Nel romanzo Avrai i miei occhi c’è un capitolo che mi ha emozionata particolarmente, il numero 13. Olivia descrive le parti del suo corpo e lo fa in modo forte. In un certo senso l’idea del corpo della donna viene fatto a pezzi, ma è un atto necessario per poterlo riscoprire a fondo, ricostruendolo. Ogni arto diviene uno strumento e un simbolo per ricordare l’essenza umana. È l’involucro della forma della memoria di ciò che siamo?
Il corpo è tutto quello che abbiamo, da donne e da uomini. Credo che sia fondamentale ricordare che, se il corpo femminile è stato mal aggregato e necessita di essere ricomposto, questo ha ricadute sul corpo maschile. Siamo fatti di pezzi, tutti, indipendentemente dal genere di appartenenza. Ogni violenza fatta a un corpo di donna richiama un carnefice che ha rinunciato a essere una persona, una creatura senziente. Vorrei che la parte maschile della comunità capisse questo: le donne muoiono, e muoiono perché alcuni uomini non sono persone. Dunque il problema della subalternità delle donne, non è un problema delle donne: è una falla importante nella comunità, il buco nero in cui si perde la civiltà.

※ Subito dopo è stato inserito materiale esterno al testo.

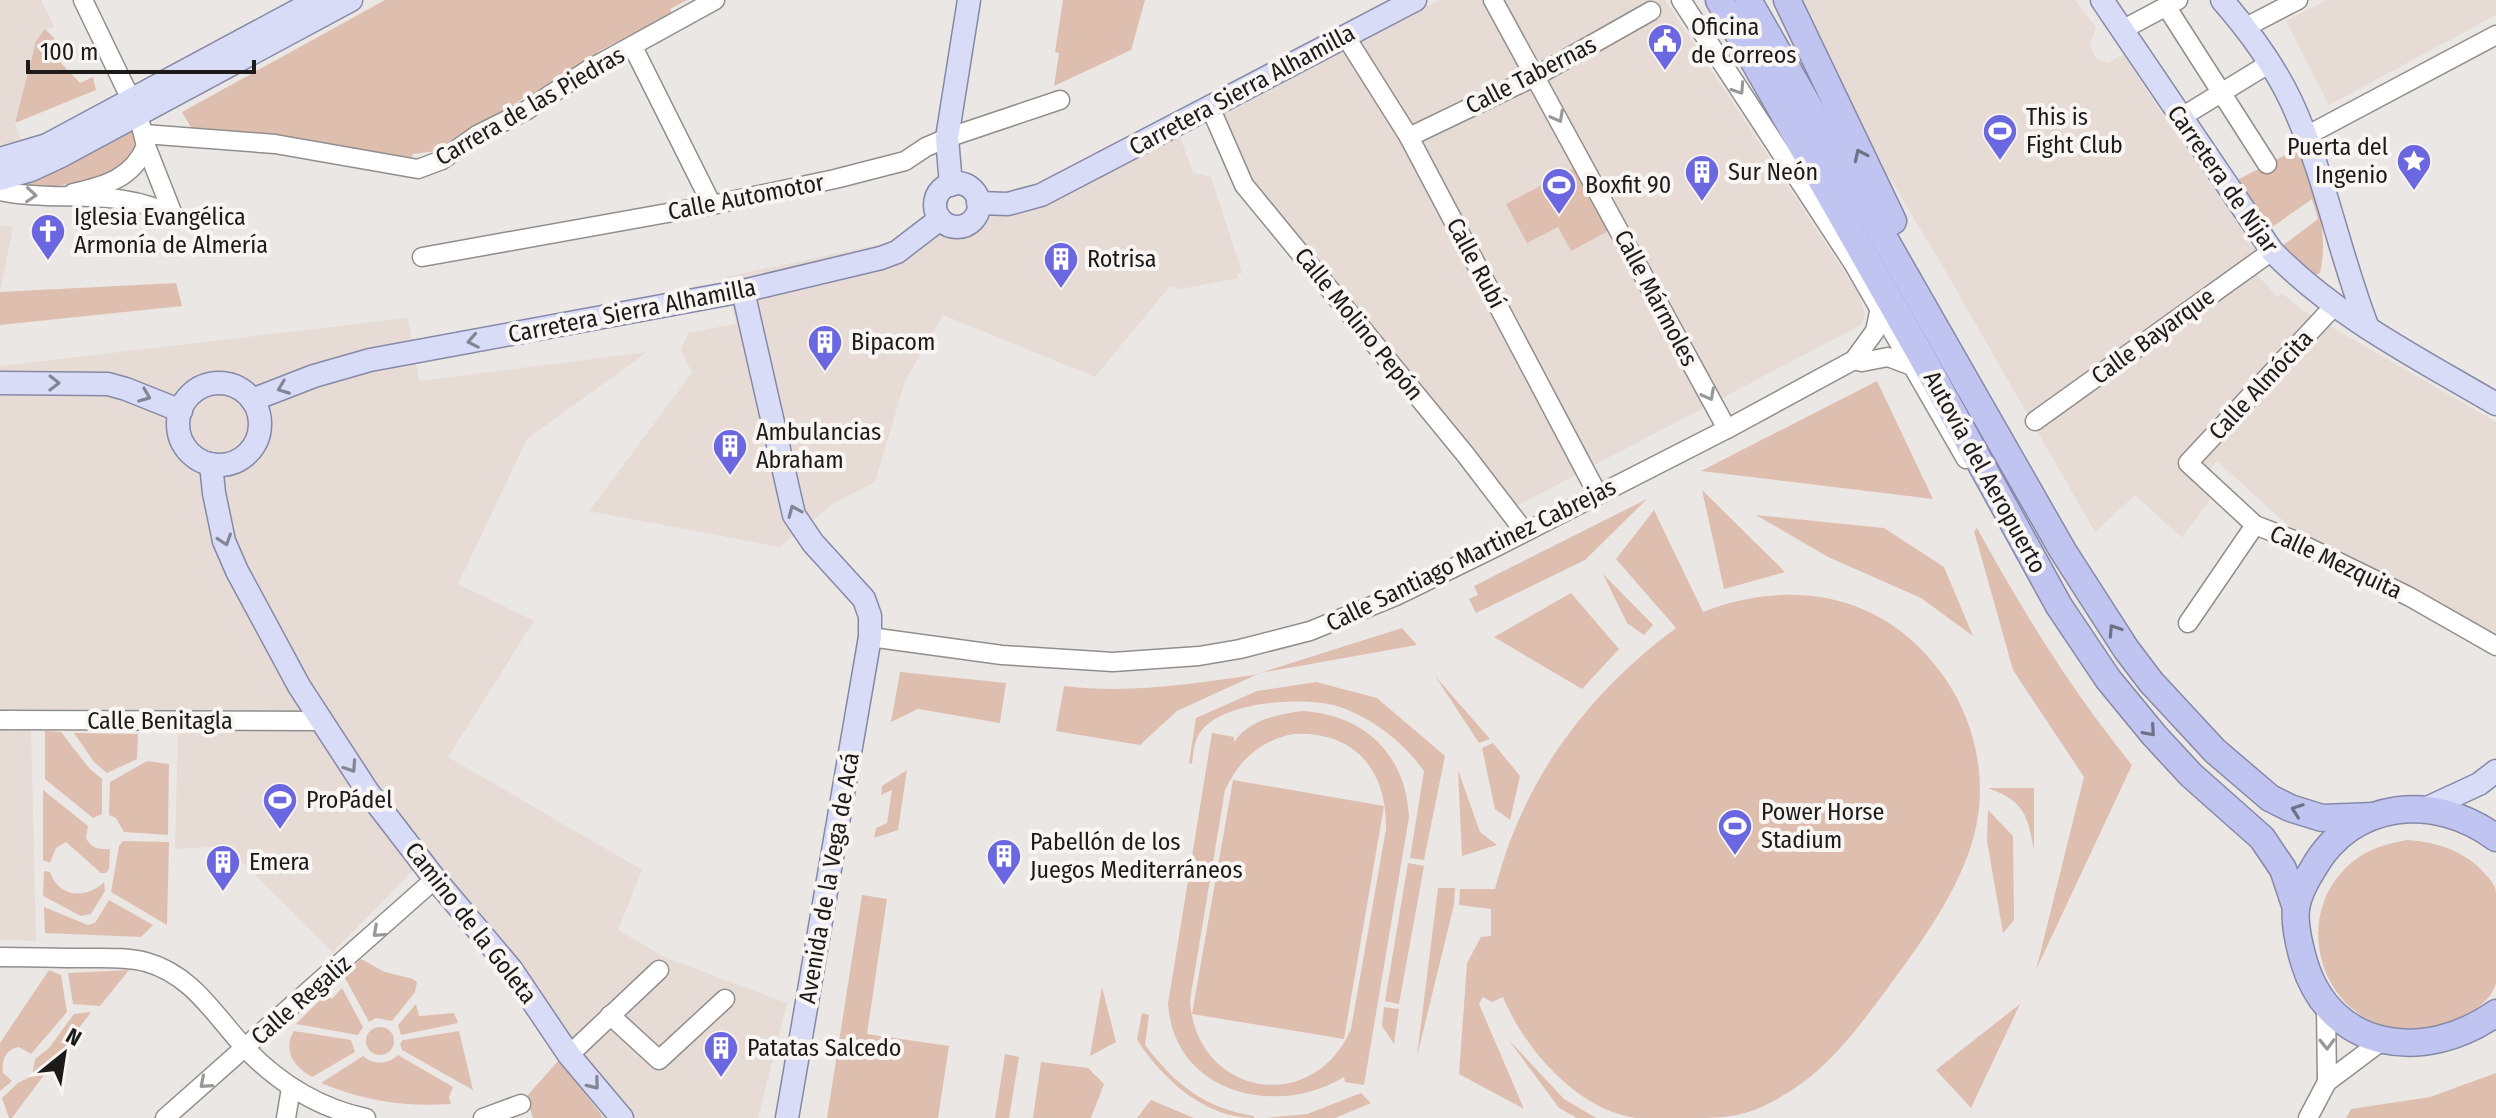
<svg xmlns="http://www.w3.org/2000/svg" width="2496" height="1118" viewBox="0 0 2496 1118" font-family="'Fira Sans Condensed',sans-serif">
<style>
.built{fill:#e6dbd5}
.green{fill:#debfaf;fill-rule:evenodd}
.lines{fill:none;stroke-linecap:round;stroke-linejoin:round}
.minor-casing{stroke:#918e8c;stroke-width:21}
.major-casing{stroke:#8689a6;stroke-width:25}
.highway-casing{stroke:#8689a6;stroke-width:29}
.minor{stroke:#fff;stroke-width:18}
.major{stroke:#d9dcf7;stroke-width:22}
.highway{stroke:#bfc4f1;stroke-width:26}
.oneway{stroke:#999898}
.oneway2{stroke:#6e7086}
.oneway3{stroke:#848594}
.labels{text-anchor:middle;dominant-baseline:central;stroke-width:8;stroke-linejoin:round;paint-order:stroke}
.poi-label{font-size:24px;fill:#1c1b1a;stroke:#f8f5f3;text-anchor:start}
.street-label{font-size:24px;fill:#1c1b1a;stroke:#f8f5f3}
</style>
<rect width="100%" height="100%" fill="#ebe7e5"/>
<g class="built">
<path d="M0 0H41L54 27 45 30 36 41 28 71 15 123 22 144 0 152Z"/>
<path d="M1440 0H1665L1859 294 1865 315 1861 325 1511 509 1247 184 1216 114 1178 131 1193 173 1211 177 1242 273 1237 274 1238 278 1181 289 1170 286 1095 377 943 315 905 381 875 482 834 503 780 547 589 511 692 373 681 350 688 333 736 324 725 277 905 239 1025 189Z"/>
<path d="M1801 0H2075L2096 27 2090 45 2096 58 2108 63 2124 54 2148 93 2258 253V276L2273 292 2278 297 2282 293 2302 310 2496 422V640L2292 529 2217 461 2196 485 2210 499 2182 538 2135 495 2095 532 1942 265 1886 172Z"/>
<path d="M2326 0H2496V15L2329 105 2286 21Z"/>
<path d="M0 225 13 227 0 292Z"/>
<path d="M408 318 419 381 647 352 527 439 458 584 534 621 448 757 642 870 618 930 664 957 787 1003 758 1118H636L569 1047 430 853 333 952 226 846 175 849 178 731 31 729 36 941 0 940V366Z"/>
</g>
<g class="green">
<path d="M385 0H687L670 9 672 13 599 51 585 66 522 99 437 151 413 154 410 161 193 131 182 112Z"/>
<path d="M1063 0H1145L1131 50 1054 86 1059 53 1055 52Z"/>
<path d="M45 29 55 39 49 41 45 49 50 53 52 49 51 53 80 83 93 77 96 90 15 123 36 41Z"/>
<path d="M129 126 137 136 139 144 124 168C75 185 60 189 7 184Z"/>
<path d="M2299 148C2314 190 2330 227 2320 273L2311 276 2282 246 2318 219 2312 199 2268 230 2233 182Z"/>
<path d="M1578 166 1612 229 1571 251 1558 227 1527 243 1506 204Z"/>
<path d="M176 283 182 306 0 325V292Z"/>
<path d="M1877 381 1933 499 1701 471Z"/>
<path d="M1702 490 1785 572 1724 589Z"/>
<path d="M1647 499 1585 560 1476 613 1469 599 1478 595 1474 586Z"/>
<path d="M1654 510 1703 612C1770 586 1844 587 1903 633 1967 684 1997 770 1970 849 1953 899 1918 947 1887 989 1858 1028 1826 1072 1782 1096 1746 1118 1726 1118 1684 1118 1669 1118 1651 1118 1636 1118 1577 1110 1524 1048 1503 997L1492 1002 1483 997 1479 1004 1524 1109 1459 1074 1467 963 1481 937 1491 936V909L1459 905 1460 889H1495C1523 780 1586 695 1676 628L1616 559Z"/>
<path d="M1756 515 1884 528 1944 567 1973 636 1921 598 1828 557Z"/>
<path d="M1977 528C2023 612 2072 691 2132 765L2036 970 2084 777 2013 670 1974 531Z"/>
<path d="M1603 574 1653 625 1644 635 1627 623Z"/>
<path d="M1571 593 1619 649 1582 689 1494 637Z"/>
<path d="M1402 628 1417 645 1260 673 1177 711 1140 745 1056 731 1064 686C1128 694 1190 684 1254 675L1260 673Z"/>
<path d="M900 672 1006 683 1000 723 918 709 891 722Z"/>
<path d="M1435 676 1490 739 1479 743Z"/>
<path d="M1316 682 1377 698 1445 756 1424 860 1410 858 1424 771C1402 741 1373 718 1337 706 1304 696 1219 701 1199 734 1194 742 1193 755 1192 764L1189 763 1196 718 1257 691Z"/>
<path d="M1301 711C1364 714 1406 754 1409 817L1364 1085 1345 1082 1344 1077C1277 1118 1174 1094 1168 1004L1212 733 1234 737V742C1249 720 1276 715 1301 711ZM1293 734C1355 731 1387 770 1386 829L1351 1029C1312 1118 1195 1095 1190 1000L1225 790C1239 760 1260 741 1293 734Z"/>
<path d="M45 731 61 732 89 768 102 779V814L93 818 45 779Z"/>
<path d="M74 733 138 734 137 759 107 773 94 762Z"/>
<path d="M1493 743 1520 776 1510 820 1495 809 1482 748Z"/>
<path d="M147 761 169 764 168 835 124 832 116 818 109 815 110 782Z"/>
<path d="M907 770 898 830 874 838 876 828 887 823 892 790 881 795 882 786Z"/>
<path d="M1458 770 1480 832 1497 845 1462 856Z"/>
<path d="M1233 780 1384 806 1344 1039 1192 1014Z"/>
<path d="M1988 788H2034V851C2028 815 2024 801 1988 788Z"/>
<path d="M43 790 88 826 86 838C92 849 98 849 110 849L109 869 106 873H101L66 842 56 848 50 863 43 860Z"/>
<path d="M1988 810 2013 836 2014 920 2003 933 1987 841Z"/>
<path d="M2407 840C2438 842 2466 851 2487 876 2491 881 2495 885 2496 891 2496 905 2496 920 2496 934 2496 949 2496 968 2496 983 2490 1008 2447 1028 2423 1031 2416 1032 2407 1030 2399 1029 2319 1019 2290 915 2351 863 2367 849 2386 844 2407 840Z"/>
<path d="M123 841 169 842 167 925 111 892 119 846Z"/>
<path d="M1408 863 1424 866 1399 1004 1385 1001Z"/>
<path d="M44 871 50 872C58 897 86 900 104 882L105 891 91 914 81 916 43 896Z"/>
<path d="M1438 888H1455L1454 905 1417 1056Z"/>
<path d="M862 895 887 899 867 1034 949 1046 938 1118H827Z"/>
<path d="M109 900 153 925 141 937 45 933 44 907 88 925 95 923Z"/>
<path d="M361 959 385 972 413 979 417 982 415 992 392 1021 376 1018 369 1022 344 976Z"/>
<path d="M49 970 61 975 67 1012 31 1054 19 1047C6 1049 1 1060 3 1073L12 1081 0 1091V1043Z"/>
<path d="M129 970 100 1006 73 1004 68 973Z"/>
<path d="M1102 987 1116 1042 1090 1056Z"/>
<path d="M342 988 363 1027 358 1035 296 1024 326 994 332 999Z"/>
<path d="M416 1004 419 1016 454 1013 458 1023 401 1035 398 1025Z"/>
<path d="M2020 1004 1971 1108 1936 1070Z"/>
<path d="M1384 1007 1399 1009 1394 1044 1382 1026Z"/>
<path d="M91 1012 12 1118H9L2 1098 18 1083 32 1076 35 1059 49 1048 74 1014Z"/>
<path d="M1142 1013 1149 1015 1145 1045C1175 1084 1204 1108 1254 1116V1118C1204 1118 1163 1079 1137 1040Z"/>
<circle cx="380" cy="1041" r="14"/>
<path d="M294 1031 351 1040 355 1052 312 1077C294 1067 282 1050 294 1031Z"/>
<path d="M459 1031 473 1090 402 1050 400 1044 403 1040Z"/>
<path d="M1508 1039 1564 1099 1596 1118H1577L1559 1108Z"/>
<path d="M1005 1054 1019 1057 1009 1118H995Z"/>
<path d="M398 1055 453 1087 449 1097 451 1104C404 1107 364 1101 321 1083L363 1056C374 1065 387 1065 398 1055Z"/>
<path d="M559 1060 604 1118H533L526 1097Z"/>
<path d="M1041 1062 1088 1068 1104 1084 1091 1118H1033Z"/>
<path d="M2496 1073V1118H2346L2351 1109 2430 1097Z"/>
<path d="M1361 1093 1371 1103 1335 1118H1266L1307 1114Z"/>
<path d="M1151 1100 1194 1118H1137Z"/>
</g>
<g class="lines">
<g class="minor-casing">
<g id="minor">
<path d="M83 0 138 114 146 146 174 217"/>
<path d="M1493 0 1727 429"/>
<path d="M1681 0 1853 263 1966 459"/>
<path d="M2166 6 2267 164"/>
<path d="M2246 27 2298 0"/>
<path d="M2122 30 2178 0"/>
<path d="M1346 37 1409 137 1598 495"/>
<path d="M633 47 712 205"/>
<path d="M1210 107 1244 185 1465 454 1524 531"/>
<path d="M2180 118 2270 63"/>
<path d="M144 134 275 144 418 169 442 160 477 135 527 110 588 70 715 0"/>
<path d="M2306 136 2496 35"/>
<path d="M1409 137 1536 76 1651 11"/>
<path d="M0 191C56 203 122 186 174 217"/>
<path d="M73 193C105 186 133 178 146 146"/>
<path d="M422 257 712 205 835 179 905 161 926 147 947 138 1060 100"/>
<path d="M2334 306 2188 463 2255 525 2291 539 2410 597 2496 646"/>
<path d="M1854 360 1862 362 1888 357 1912 366"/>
<path d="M2035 421 2272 251"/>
<path d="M2188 623 2255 525"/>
<path d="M870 637 1002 655 1113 662 1199 656 1240 649 1310 631 1396 596 1494 548 1727 429 1854 360 1875 331 1884 289"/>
<path d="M0 720 321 721"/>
<path d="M0 957C29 957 57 958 86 958 106 958 127 957 146 962 193 975 215 1016 246 1049 280 1084 318 1108 366 1118"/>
<path d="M2326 1006 2327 1082"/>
<path d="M610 1015 659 1060 725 999"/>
<path d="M569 1055 659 970"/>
<path d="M165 1118 435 879"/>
<path d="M286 1118 291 1088"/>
<path d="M483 1118 521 1104"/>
<path d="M2308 1118 2327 1082 2383 1040"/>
</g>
</g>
<g class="major-casing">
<g id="major">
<path d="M2102 0 2272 251C2336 317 2418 358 2496 404"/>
<path d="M2222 0C2249 31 2273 63 2291 101 2325 174 2339 254 2368 328"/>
<path d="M0 159 47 145 317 0"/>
<path d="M0 179 31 170 59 157 351 0"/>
<circle cx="957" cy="205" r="22"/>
<path d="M951 185 947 138 969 0"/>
<path d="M978 203 1008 204 1041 195 1415 0"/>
<path d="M743 291 794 515 813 543 864 599 870 616V637L787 1118"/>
<path d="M0 383 108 384 126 389 181 411"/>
<circle cx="219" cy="424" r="41"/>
<path d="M252 400 314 376 370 360 743 291 881 258 897 252 940 219"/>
<path d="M211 464 214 493 224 541 237 571 299 686 368 792 435 879 511 969 569 1055 622 1118"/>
<path d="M2425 809 2479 784 2496 771"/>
</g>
</g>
<g class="highway-casing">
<g id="highway">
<path d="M1719 0 1922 357 2059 606 2108 679 2154 735 2191 775 2262 838 2283 869 2296 908"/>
<path d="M1748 0 2063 551 2126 649 2151 682 2215 751 2270 798 2290 808 2322 818 2374 816"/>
<path d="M1787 0 1893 221"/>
<path d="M2496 838C2436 793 2352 799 2313 869 2306 880 2298 895 2296 908 2294 925 2299 945 2304 962 2331 1052 2426 1063 2496 1013"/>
</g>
</g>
<use href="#minor" class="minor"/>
<use href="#major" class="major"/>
<use href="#highway" class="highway"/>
</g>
<defs><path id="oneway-chevron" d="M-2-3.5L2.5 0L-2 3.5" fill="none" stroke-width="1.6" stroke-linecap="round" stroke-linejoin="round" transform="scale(2)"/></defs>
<g class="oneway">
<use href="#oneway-chevron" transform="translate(1739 89) rotate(57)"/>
<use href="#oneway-chevron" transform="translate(1558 117) rotate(62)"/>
<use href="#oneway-chevron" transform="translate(31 195) rotate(4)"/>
<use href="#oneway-chevron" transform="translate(1709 395) rotate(62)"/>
<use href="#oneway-chevron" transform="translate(378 932) rotate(138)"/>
<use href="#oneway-chevron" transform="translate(2327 1044) rotate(89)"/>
<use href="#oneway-chevron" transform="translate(205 1083) rotate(139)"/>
</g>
<g class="oneway2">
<use href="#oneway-chevron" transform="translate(1860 155) rotate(-115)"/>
<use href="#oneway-chevron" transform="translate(2114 630) rotate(-123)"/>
<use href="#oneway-chevron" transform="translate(2150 731) rotate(49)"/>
<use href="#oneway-chevron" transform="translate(2297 810) rotate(-160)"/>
</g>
<g class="oneway3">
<use href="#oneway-chevron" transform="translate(473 341) rotate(169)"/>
<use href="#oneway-chevron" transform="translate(54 383) rotate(1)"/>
<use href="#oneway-chevron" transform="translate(283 388) rotate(159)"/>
<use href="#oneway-chevron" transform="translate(145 396) rotate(22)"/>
<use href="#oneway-chevron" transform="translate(794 511) rotate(-113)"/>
<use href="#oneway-chevron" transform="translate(225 540) rotate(72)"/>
<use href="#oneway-chevron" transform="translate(351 767) rotate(56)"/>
<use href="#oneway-chevron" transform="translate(594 1084) rotate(50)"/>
</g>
<defs>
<g id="civic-pin" transform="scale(1.8)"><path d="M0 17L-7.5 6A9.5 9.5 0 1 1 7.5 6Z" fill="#6b67e1" stroke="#f8f5f3"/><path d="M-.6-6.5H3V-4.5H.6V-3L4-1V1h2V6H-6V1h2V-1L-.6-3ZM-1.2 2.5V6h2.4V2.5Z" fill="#fff"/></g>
<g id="stadium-pin" transform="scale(1.8)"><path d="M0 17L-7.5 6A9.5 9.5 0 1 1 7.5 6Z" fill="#6b67e1" stroke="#f8f5f3"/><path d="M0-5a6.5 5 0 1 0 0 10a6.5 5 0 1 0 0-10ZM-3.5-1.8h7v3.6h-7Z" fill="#fff"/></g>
<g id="sight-pin" transform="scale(1.8)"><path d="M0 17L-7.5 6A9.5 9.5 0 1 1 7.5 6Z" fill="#6b67e1" stroke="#f8f5f3"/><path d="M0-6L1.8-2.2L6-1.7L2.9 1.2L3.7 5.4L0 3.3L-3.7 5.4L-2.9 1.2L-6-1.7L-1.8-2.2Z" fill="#fff"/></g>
<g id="building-pin" transform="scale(1.8)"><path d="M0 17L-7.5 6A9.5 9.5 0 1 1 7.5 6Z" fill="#6b67e1" stroke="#f8f5f3"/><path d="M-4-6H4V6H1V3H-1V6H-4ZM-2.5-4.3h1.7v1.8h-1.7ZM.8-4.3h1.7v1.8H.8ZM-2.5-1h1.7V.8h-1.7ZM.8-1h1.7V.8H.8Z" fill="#fff"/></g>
<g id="church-pin" transform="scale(1.8)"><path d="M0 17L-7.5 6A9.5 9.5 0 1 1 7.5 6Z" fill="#6b67e1" stroke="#f8f5f3"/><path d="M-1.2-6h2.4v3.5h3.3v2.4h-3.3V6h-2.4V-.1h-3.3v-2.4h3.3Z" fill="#fff"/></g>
</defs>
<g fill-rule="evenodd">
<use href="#civic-pin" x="1665" y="41"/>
<use href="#stadium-pin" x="2000" y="131"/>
<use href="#sight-pin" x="2414" y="161"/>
<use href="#building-pin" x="1702" y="172"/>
<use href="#stadium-pin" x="1559" y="185"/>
<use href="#church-pin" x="48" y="231"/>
<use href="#building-pin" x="1061" y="259"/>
<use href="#building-pin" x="825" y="342"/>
<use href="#building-pin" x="730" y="446"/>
<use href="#stadium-pin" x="280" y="800"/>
<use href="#stadium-pin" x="1735" y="826"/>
<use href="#building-pin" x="1004" y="856"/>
<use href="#building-pin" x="223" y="862"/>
<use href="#building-pin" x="721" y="1048"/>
</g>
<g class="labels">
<g class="poi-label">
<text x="1691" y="27">Oficina<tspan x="1691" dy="28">de Correos</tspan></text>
<text x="2026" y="117">This is<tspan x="2026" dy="28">Fight Club</tspan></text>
<text x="2388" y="147" text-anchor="end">Puerta del<tspan x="2388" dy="28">Ingenio</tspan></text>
<text x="1728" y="172">Sur Neón</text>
<text x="1585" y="185">Boxfit 90</text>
<text x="74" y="217">Iglesia Evangélica<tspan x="74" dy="28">Armonía de Almería</tspan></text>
<text x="1087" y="259">Rotrisa</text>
<text x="851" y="342">Bipacom</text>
<text x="756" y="432">Ambulancias<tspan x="756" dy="28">Abraham</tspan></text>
<text x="306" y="800">ProPádel</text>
<text x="1761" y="812">Power Horse<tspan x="1761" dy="28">Stadium</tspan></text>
<text x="1030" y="842">Pabellón de los<tspan x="1030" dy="28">Juegos Mediterráneos</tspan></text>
<text x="249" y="862">Emera</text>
<text x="747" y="1048">Patatas Salcedo</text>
</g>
<g class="street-label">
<text transform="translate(1531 75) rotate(-27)">Calle Tabernas</text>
<text transform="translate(1242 90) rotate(-28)">Carretera Sierra Alhamilla</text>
<text transform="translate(530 106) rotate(-30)">Carrera de las Piedras</text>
<text transform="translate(2223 179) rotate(55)">Carretera de Níjar</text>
<text transform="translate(746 197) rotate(-11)">Calle Automotor</text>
<text transform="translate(1476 263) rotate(62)">Calle Rubí</text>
<text transform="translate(1656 298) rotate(62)">Calle Mármoles</text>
<text transform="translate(632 311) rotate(-11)">Carretera Sierra Alhamilla</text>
<text transform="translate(1359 324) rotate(51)">Calle Molino Pepón</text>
<text transform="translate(2153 336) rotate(-36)">Calle Bayarque</text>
<text transform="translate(2261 385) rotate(-47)">Calle Almócita</text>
<text transform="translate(1985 472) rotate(61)">Autovía del Aeropuerto</text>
<text transform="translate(1471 555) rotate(-26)">Calle Santiago Martinez Cabrejas</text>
<text transform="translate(2336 562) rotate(25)">Calle Mezquita</text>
<text x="160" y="721">Calle Benitagla</text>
<text transform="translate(829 878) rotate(-80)">Avenida de la Vega de Acá</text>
<text transform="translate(471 923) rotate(52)">Camino de la Goleta</text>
<text transform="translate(301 1000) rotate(-41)">Calle Regaliz</text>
</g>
</g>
<g transform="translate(64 1054) rotate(30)" stroke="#f8f5f3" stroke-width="6" paint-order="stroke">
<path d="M0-6L14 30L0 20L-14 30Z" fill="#1c1b1a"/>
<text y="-12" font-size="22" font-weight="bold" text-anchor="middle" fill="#1c1b1a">N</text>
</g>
<path d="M28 60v12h226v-12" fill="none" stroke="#1c1b1a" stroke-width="4"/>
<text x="40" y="60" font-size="24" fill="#1c1b1a" stroke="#f8f5f3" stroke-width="6" paint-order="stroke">100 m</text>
</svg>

La voce del narratore di Avrai i miei occhi è una lama, non fa sconti per il lettore. C’è un ritmo della parola che diventa a tratti lirico. Olivia e Nigredo, nonostante la fisicità dei loro corpi, sembrano ombre che si aggirano in un barlume di luce che risplende nel buio di Milano, come l’immagine del tulle, con la sua leggerezza che veste un corpo violato. Dove si può cercare una scappatoia per sopravvivere?
Nella ricostruzione di un bene comune, che lo sia davvero. È una semplice, elementare strategia di sopravvivenza, che piante e animali conoscono e praticano meglio di noi. Impariamo dagli organismi che abbiamo sempre considerato accessori: credo sia tempo di farlo.
Come un organismo complesso nella sua natura, la scrittura di Nicoletta Vallorani è una riserva di ossigeno preziosa e indispensabile, una macchina perfetta da utilizzare per due motivi: uno, arricchire il proprio bagaglio culturale e, due, allenare le proprie sensibilità. Queste, coltivarle come capacità di discernimento nella scelta di buone letture, scansando colpi di un mercato troppo spesso veloce e superficiale.